-- Provided passage --
With barely an acknowledgement of the myriad ways in which the Internet has revolutionized economic development, information access, and communications diversity, an increasingly organized coalition of anti-business groups is mobilizing to get the Government to shut it down.

And the scary thing is: They are succeeding. I’ve detailed this “break-the-Web” effort in an article in yesterday’s Huffington Post. I urge you to print it out, circulate it, and oppose the forces that would force you under. (More on that later.)

Because virtually all of you reading this are scrambling to build your businesses in the face of a looming recession, you’ve probably been too busy to notice that a drive is underway to goad the Federal and State governments to regulate the core processes and technologies that underlie the operations of the Internet. The anti-Internet coalition’s proposals hide under the cover of very real, very legitimate concerns that citizens have over their personal privacy. But rather than focus on the real privacy dangers – loose data security policies, identity theft, Government intrusions into citizens’ phone and email records – these groups aim to shut down “advertising networks” and “third party entities,” including those central to the infrastructure of interactive media and advertising.

Hatred for Consumerism

If it were merely technological ignorance that’s driving them, it would be correctable. But even a casual read shows these groups are actually opposed to the consumer economy itself. And in their hatred for consumerism, they have drafted recommendations so breathtakingly broad that, if they stand, many sites will go under. Particularly vulnerable are the small, ad-supported sites that serve niche interests – the political blogs, ethnic dot-coms, and hobbyist Web sites that depend on ad networks to sell and place their ads. (I identified some of the potential victims in a Business Week article last week: Web communities like Disaboom.com, an ad-supported site for people with disabilities, run by Dr. Glen House, himself a quadriplegic.) Right behind them are the newspaper and magazine companies that are building vertical ad networks to extend their audience reach on the Web.

Here’s a sampling of some of the proposals gaining traction in Washington and State capitals:

  • The Connecticut state assembly is likely to pass a bill that labels standard interactive advertising practices “unscrupulous,” and would, for the first time in the U.S., regulate the Web by creating inflexible controls on how any third party involved in Internet advertising collects and uses anonymized data.
  • A New York State legislator has introduced a bill that would allow consumers to pull non-identifying information out of aggregated databases and regulate the companies that deliver 90 percent of the ads on the Web.
  • Under the implicit threat of formal regulation, the Federal Trade Commission has issued guidelines that would prevent media, agencies, and marketers from using non-identifying data to make ads more relevant and products more effective for consumers. The FTC would require Web site operators to obtain permission from users for any changes in their privacy policies – paradoxically, even if the sites have no information identifying those users or means of getting in touch with them.
  • In a signed editorial, The New York Times asked the Federal government to regulate the collection of the types of demographic information marketers have routinely gathered for decades, and recommended that all online data collection, including the measurement of Web traffic, be banned unless users explicitly provide permission.

-- Dataset rows --
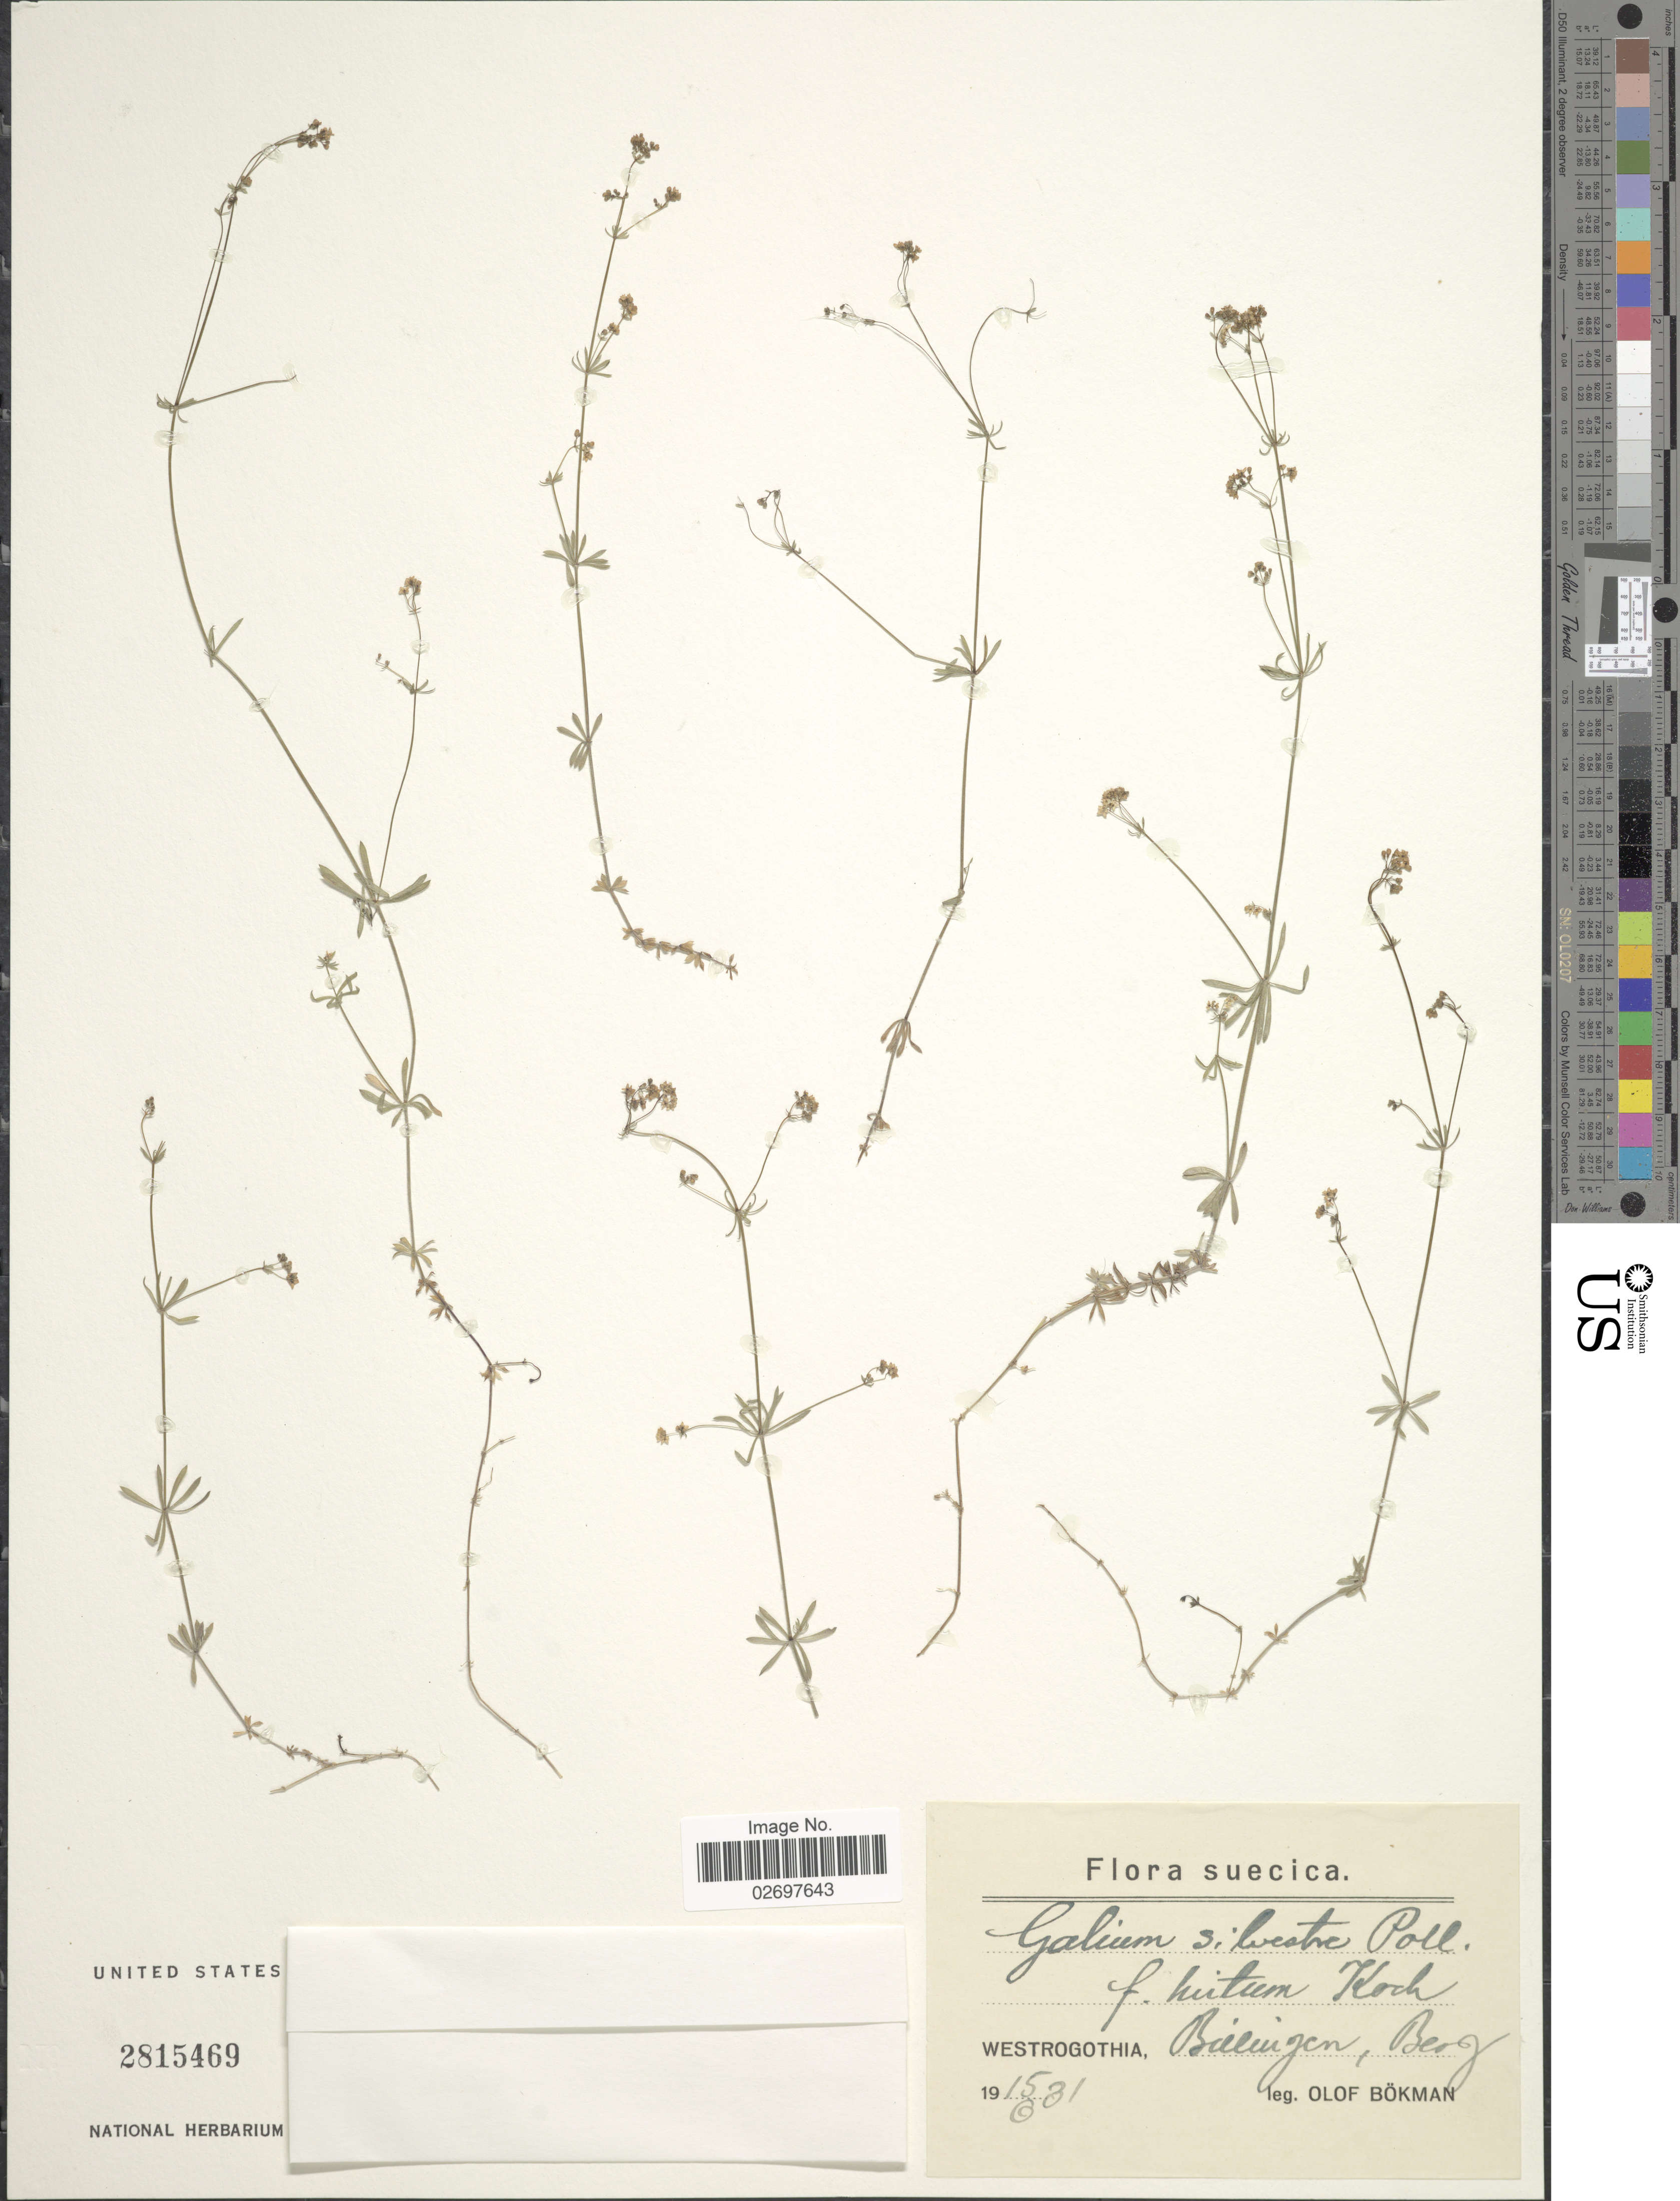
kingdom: Plantae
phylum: Tracheophyta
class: Magnoliopsida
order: Gentianales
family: Rubiaceae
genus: Galium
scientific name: Galium sylvestre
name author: Scop.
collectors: O. Bokman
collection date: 1931-06-15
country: Sweden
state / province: Västra Götaland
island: Gotland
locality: Westrogothia, Baluigen, Berg, Suecica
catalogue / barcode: US 2815469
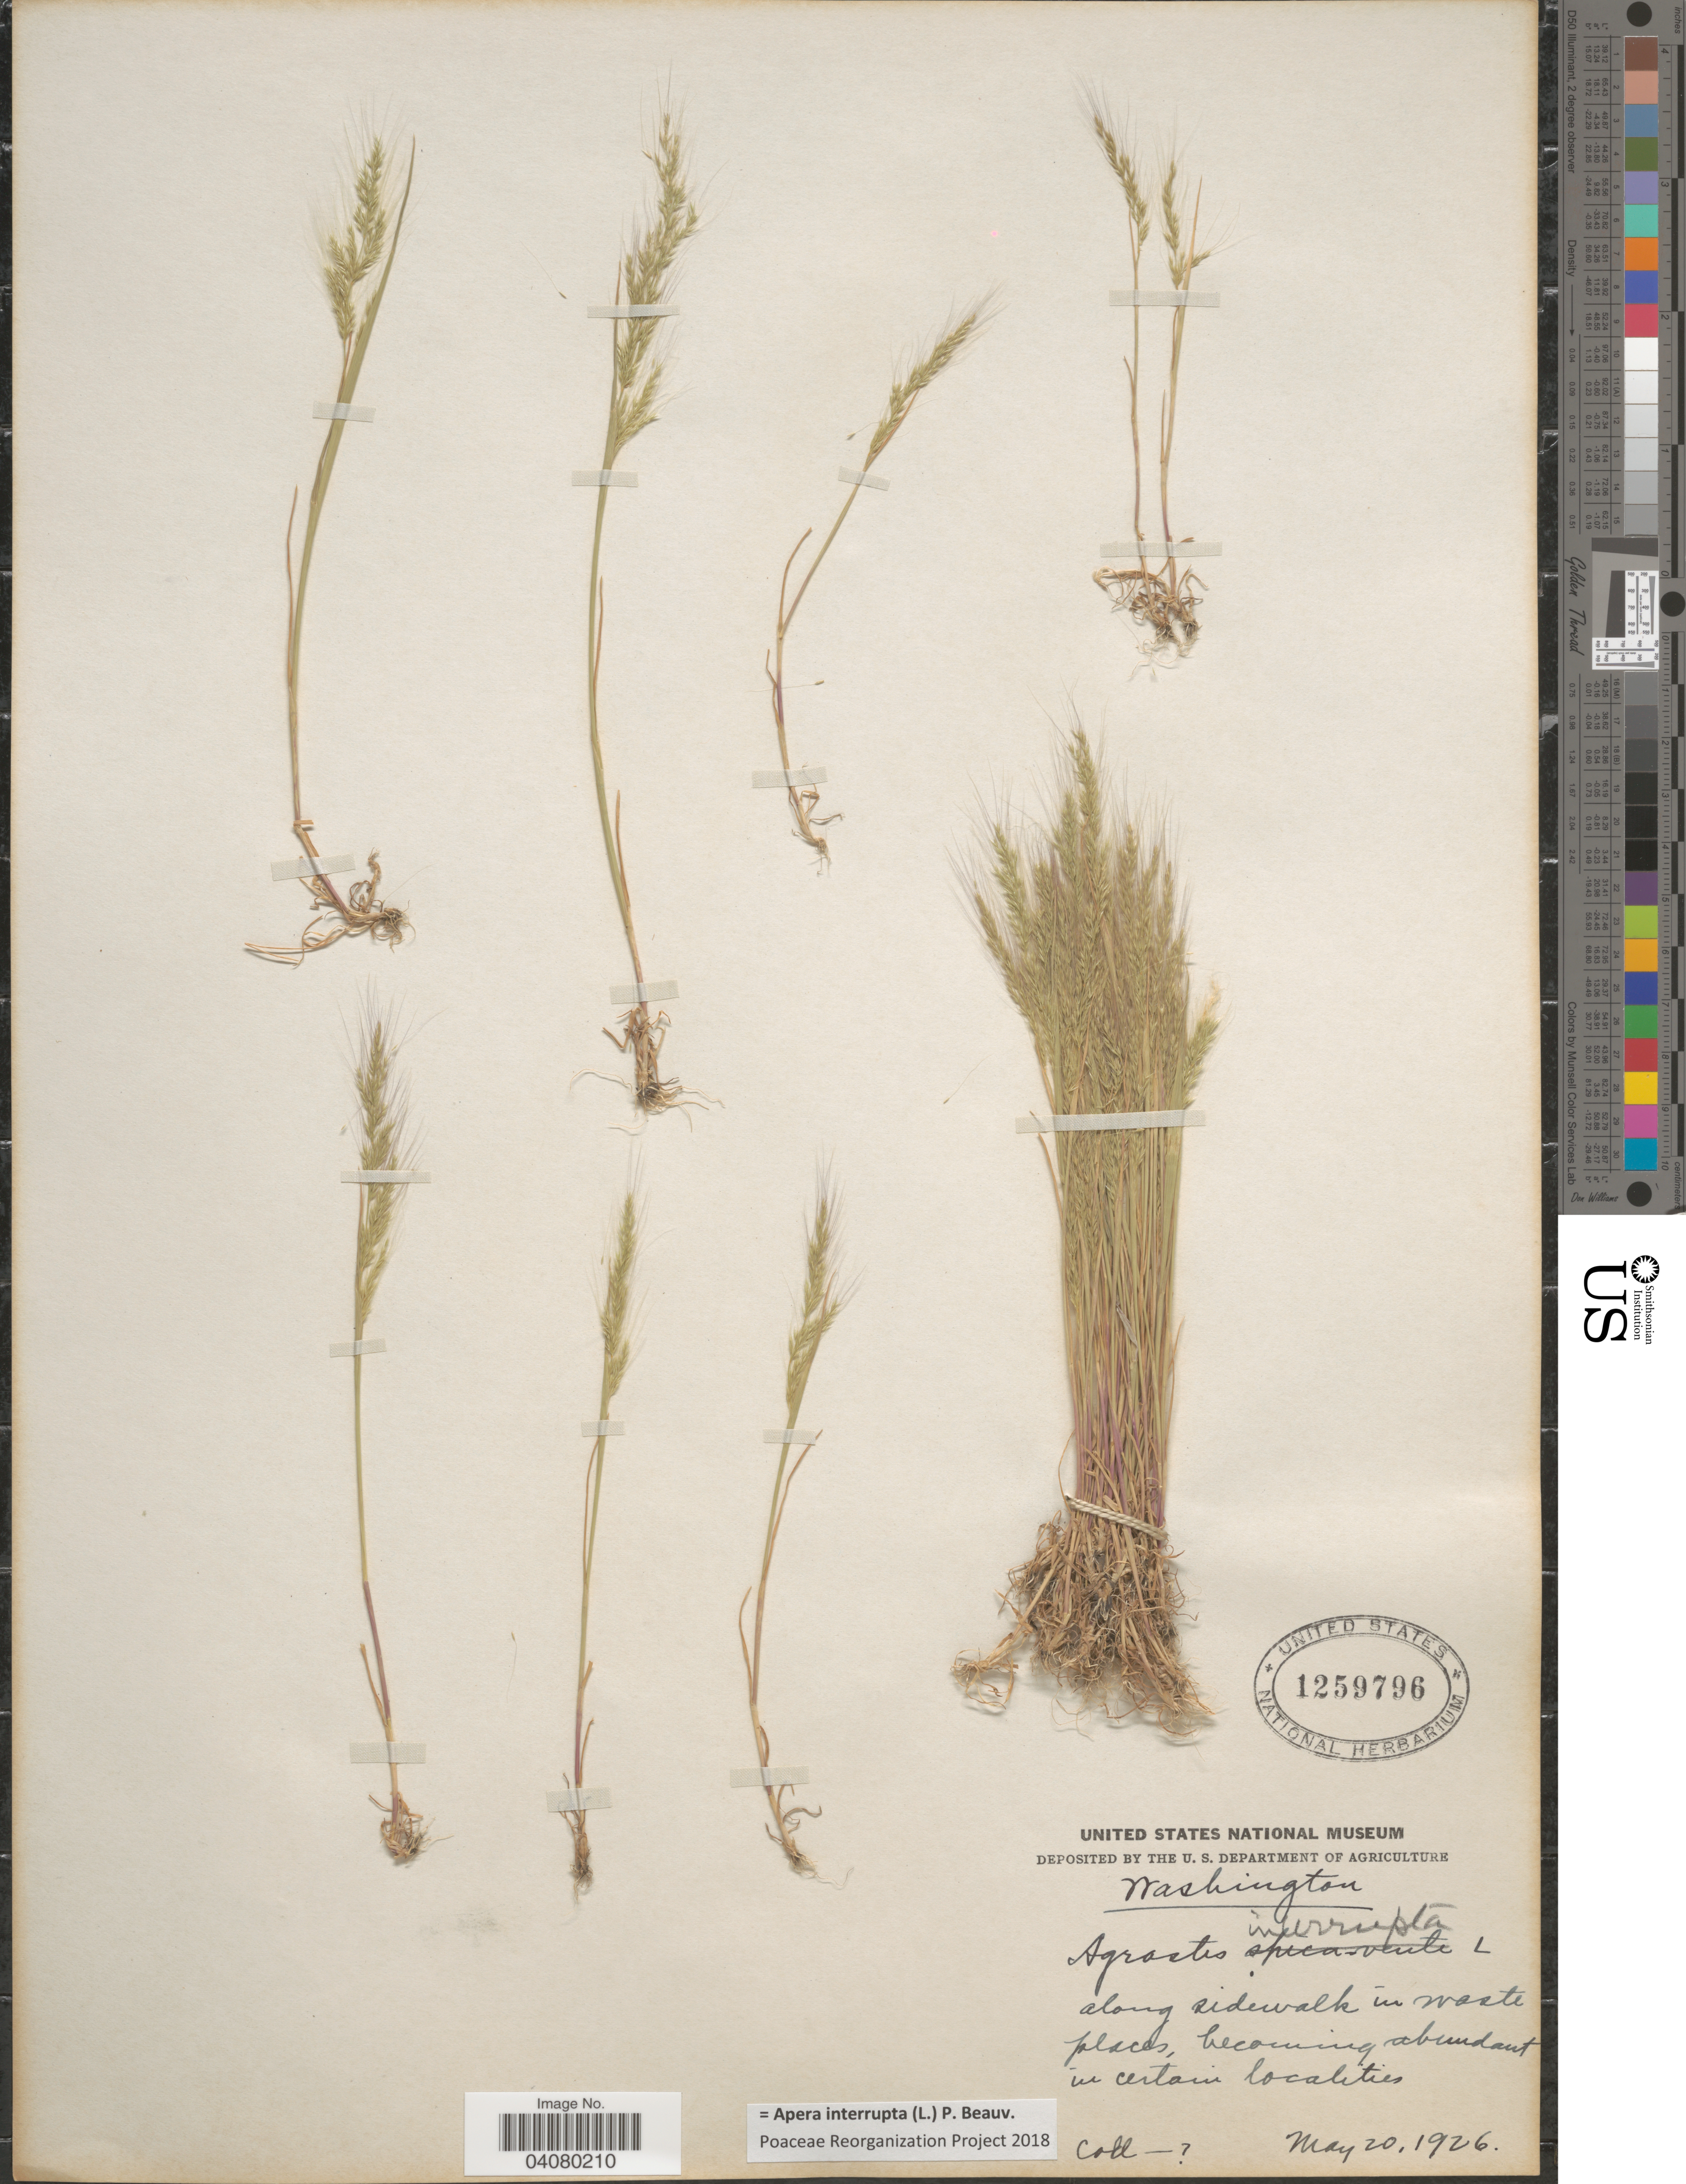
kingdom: Plantae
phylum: Tracheophyta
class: Liliopsida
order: Poales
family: Poaceae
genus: Apera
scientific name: Apera interrupta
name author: (L.) P. Beauv.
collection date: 1926-05-20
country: United States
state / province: Washington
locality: Along sidewalk in waste places.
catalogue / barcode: US 1259796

-- What you will do --
1. From the passage on Internet regulation, copy the part that opens with the words containing "Because virtually all" and closes with "media and advertising.".
2. In the passage on Internet regulation, what percentage of the ads on the Web do the companies targeted by the New York State bill deliver?
3. Render this sentence from the passage on Internet regulation in Spanish: "If it were merely technological ignorance that’s driving them, it would be correctable."

-- Responses in order --
1.
Because virtually all of you reading this are scrambling to build your businesses in the face of a looming recession, you’ve probably been too busy to notice that a drive is underway to goad the Federal and State governments to regulate the core processes and technologies that underlie the operations of the Internet. The anti-Internet coalition’s proposals hide under the cover of very real, very legitimate concerns that citizens have over their personal privacy. But rather than focus on the real privacy dangers – loose data security policies, identity theft, Government intrusions into citizens’ phone and email records – these groups aim to shut down “advertising networks” and “third party entities,” including those central to the infrastructure of interactive media and advertising.

2. 90 percent

3. Si fuera simplemente la ignorancia tecnológica lo que los impulsa, se podría corregir.